Development of Model-Based Air Pollution Exposure Metrics for Use in Epidemiologic Studies

Population-based epidemiological studies of air pollution have traditionally relied upon imperfect surrogates of personal exposures, such as area-wide ambient air pollution levels based on readily available concentrations from central monitoring sites. U.S. EPA in collaboration with University of Michigan is developing and evaluating several types or tiers of exposure metrics for traffic-related and regional pollutants that differ in their modeling approaches for addressing the spatial and temporal heterogeneity of pollutant concentrations. We hypothesize that using more refined exposure estimates will provide greater power to detect associations with health outcomes, particularly for traffic-related pollutants that can vary considerably over short distances and time scales.

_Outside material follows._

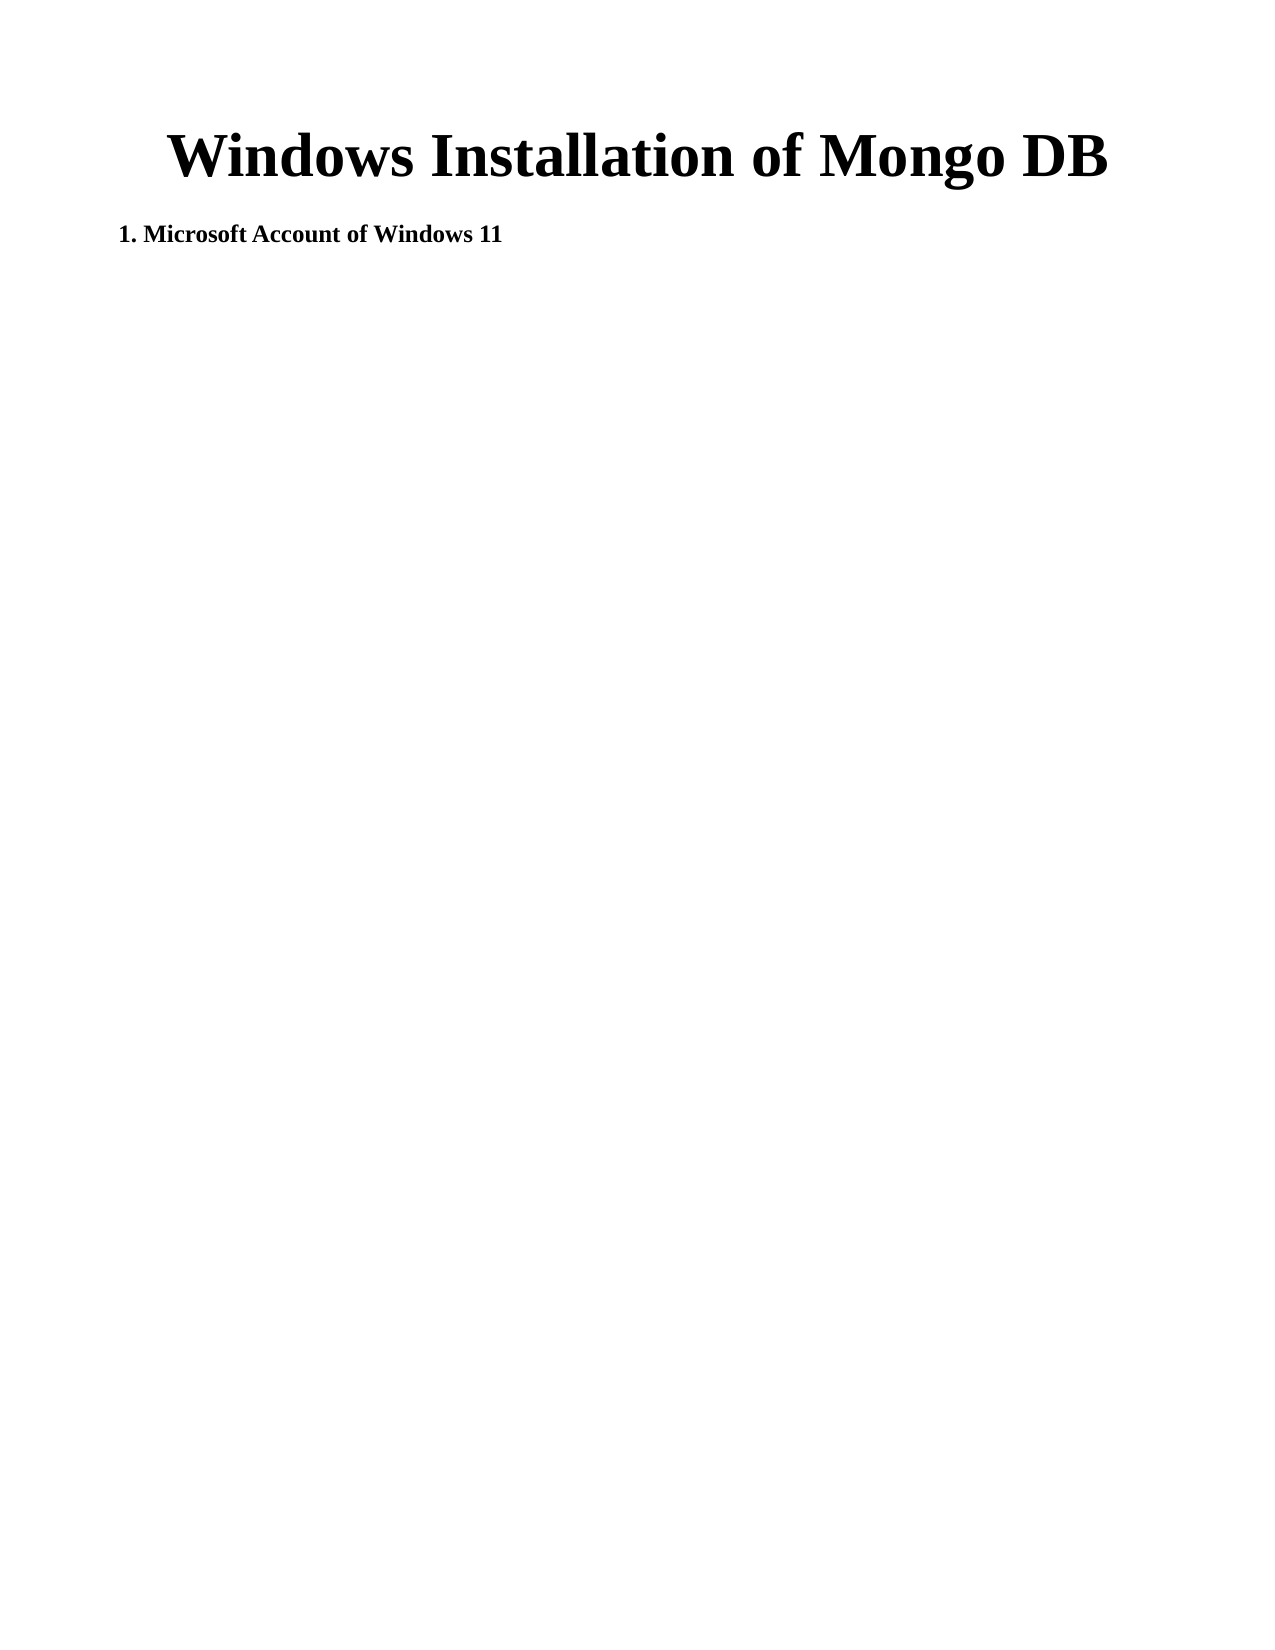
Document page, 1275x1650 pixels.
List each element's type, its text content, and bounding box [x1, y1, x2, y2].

text 1. Microsoft Account of Windows 11 [118, 219, 1157, 248]
text Windows Installation of Mongo DB [118, 118, 1157, 190]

The Near-road Exposures to Urban air pollutant Study (NEXUS) design is focused on determining if children in Detroit, MI with asthma living in close proximity to major roadways have greater health impacts associated with air pollutants than those living farther away, particularly for children living near roadways with high diesel traffic. One tier for estimating exposures to traffic-generated pollutants uses local-scale dispersion modeling. Temporally and spatially-resolved pollutant concentrations, associated with local variations of emissions and meteorology, were estimated using a combination of the AERMOD and RLINE dispersion models, local emission source information from the National Emissions Inventory, detailed road network locations and traffic activity, and meteorological data from the Detroit City Airport. Hourly pollutant concentrations for CO, NOx, PM2.5 and its components (EC and OC) were predicted at each study participant location (n = 160). The exposure metrics were evaluated in their ability to characterize the spatial and temporal variations of multiple ambient air pollutants across the study area. This research will be used for improving exposure assessments in future air pollution epidemiology studies, and for informing future multipollutant exposure analyses.